### Exercise data
((
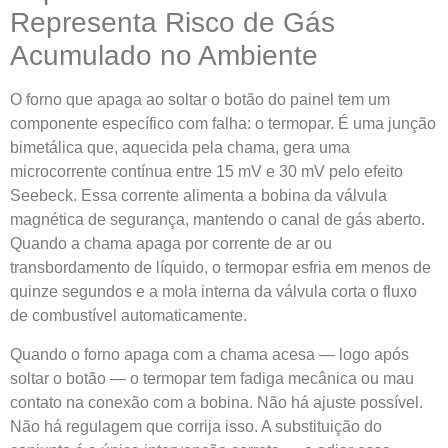
Representa Risco de Gás
Acumulado no Ambiente
O forno que apaga ao soltar o botão do painel tem um
componente específico com falha: o termopar. É uma junção
bimetálica que, aquecida pela chama, gera uma
microcorrente contínua entre 15 mV e 30 mV pelo efeito
Seebeck. Essa corrente alimenta a bobina da válvula
magnética de segurança, mantendo o canal de gás aberto.
Quando a chama apaga por corrente de ar ou
transbordamento de líquido, o termopar esfria em menos de
quinze segundos e a mola interna da válvula corta o fluxo
de combustível automaticamente.
Quando o forno apaga com a chama acesa — logo após
soltar o botão — o termopar tem fadiga mecânica ou mau
contato na conexão com a bobina. Não há ajuste possível.
Não há regulagem que corrija isso. A substituição do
))
### Work required
Copy the records word for word, leaving no picture in the copy.

### Answer below
Representa Risco de Gás
Acumulado no Ambiente
O forno que apaga ao soltar o botão do painel tem um
componente específico com falha: o termopar. É uma junção
bimetálica que, aquecida pela chama, gera uma
microcorrente contínua entre 15 mV e 30 mV pelo efeito
Seebeck. Essa corrente alimenta a bobina da válvula
magnética de segurança, mantendo o canal de gás aberto.
Quando a chama apaga por corrente de ar ou
transbordamento de líquido, o termopar esfria em menos de
quinze segundos e a mola interna da válvula corta o fluxo
de combustível automaticamente.
Quando o forno apaga com a chama acesa — logo após
soltar o botão — o termopar tem fadiga mecânica ou mau
contato na conexão com a bobina. Não há ajuste possível.
Não há regulagem que corrija isso. A substituição do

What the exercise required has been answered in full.